Ван Юн робко дёрнул Лену за рукав.
– Пожалуйста, нельзя больше так стоять. Посмотрите на меня, пожалуйста.
– Наша беседа не идёт тебе на пользу, – обеспокоенно заметил Иннокентий, растекаясь по извилинам Лениного мозга и сжимая их пружиной. – Сконцентрируйся на солнечном сплетении, всасывай сумку, как пылесос. Могут возникнуть несвойственные тебе мысли, не обращай внимания.
Лена нашла в себе силы сопротивляться, чему немало удивилась.
– Да я с места не сдвинусь, пока…
– Пока что? – перебил Иннокентий.
Его тон умерил Ленин пыл.
– Пока не пойму, что с тобой происходит.
– В настоящий момент ты не можешь себе этого позволить в силу взятых на себя обязательств.

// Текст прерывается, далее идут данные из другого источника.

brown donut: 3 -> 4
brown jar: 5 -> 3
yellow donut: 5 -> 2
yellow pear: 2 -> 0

Займись сумкой!
– Ты говоришь об обязательствах?! – взвилась Лена. – Сам-то не больно себя ограничивал, делал, что левая пятка пожелает.
«И в этом у него стоит поучиться», – прошипела новая Лена.

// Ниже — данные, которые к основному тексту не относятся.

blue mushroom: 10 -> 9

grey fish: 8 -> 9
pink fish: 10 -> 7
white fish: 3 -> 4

– Диссоциативное расстройство идентичности? – поприветствовал её Иннокентий. – Не ожидал.
Новая Лена вцепилась в сумку.
Рассыпанный по миру зелёный свет сменился красной пузырчатой пеленой. Единственным Лениным желанием стало слиться с куском гнилой кожи, поглотить, сделать частью себя. Азарт охоты охватил её, опьяняя до судорог. Преследовать добычу, впиться клыками, разрывая шкуру и мясо. Если бы можно было засунуть Лене в вену градусник, ему бы настал логический конец, как в чашке с кипятком.

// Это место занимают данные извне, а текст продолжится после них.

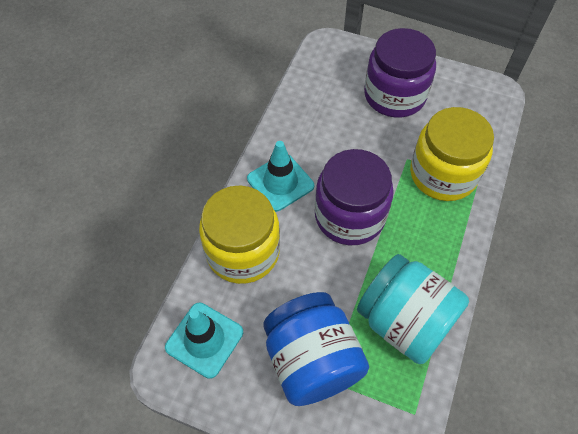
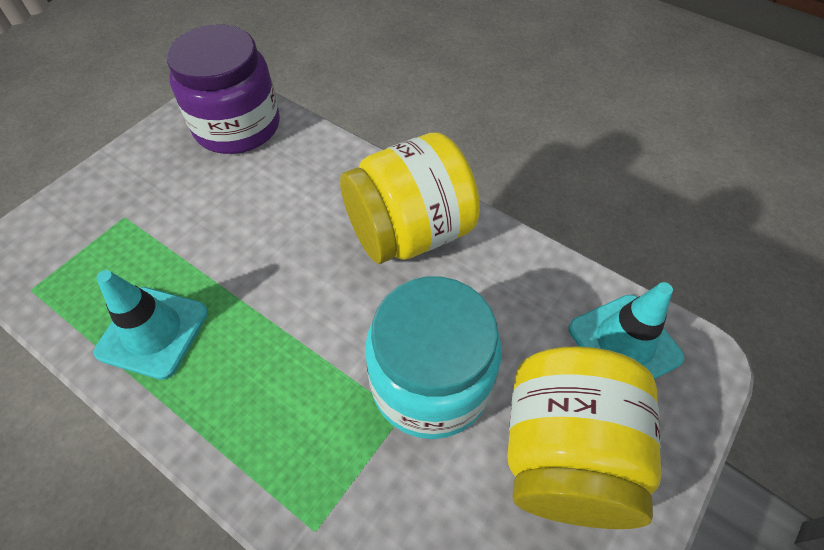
blue jar: 1 -> 0
purple jar: 2 -> 1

Когда Лена очнулась, она снова прижимала к груди сумку жестом прабабки Анны. Голова была блаженно пуста.
– Ты слышал мой разговор с папой? – спросила она Ван Юна, рискнувшего, наконец, выглянуть из-за холодильника.
– Я не слышал. Я увидел, что вы начали растворяться в потоке. Вам пора уходить.
– Так давай, выкини меня отсюда!
Секунду спустя Лена сидела в спальне на полу, сжавшись в комок, дрожа от перенесённого откровения. Раньше она считала, что сносить крышу до такой степени может только гнев, но с охотой гнев и рядом не пробегал. Не хватало на кошек начать кидаться! А что? Не так много в жизни кайфа. Фанта скулила над ухом – переходящее в рык поскуливание, точно как во время Ромкиной возни с….
***
Лена ущипнула себя за руку так сильно, что ойкнула. Под окном взревел мотоцикл и умчался на свидание с постом ДПС, заглушаемый грохотом грузового состава. Грохнул цепями и рухнул вниз набитый призраками лифт. Звуки и запахи позднего лета говорили в пользу реальности происходящего. Стены не делались прозрачными, пол не пытался рассосаться, и ни грамма хаттифнаттов не казало белёсых тушек из Лениных вен. Помойная машина подкатила к бакам – значит, уже пять утра. А у Лены на кровати, почти в центре Москвы, на пятом этаже кирпичного дома, построенного для работников железной дороги в 1965 году, лежал волк, слепое бурое пятно на фоне предрассветной комнаты. От него к Лене тускло отсвечивал серебром шнур, один конец соединялся с её солнечным сплетением, другой терялся в волосатой волчьей шкуре.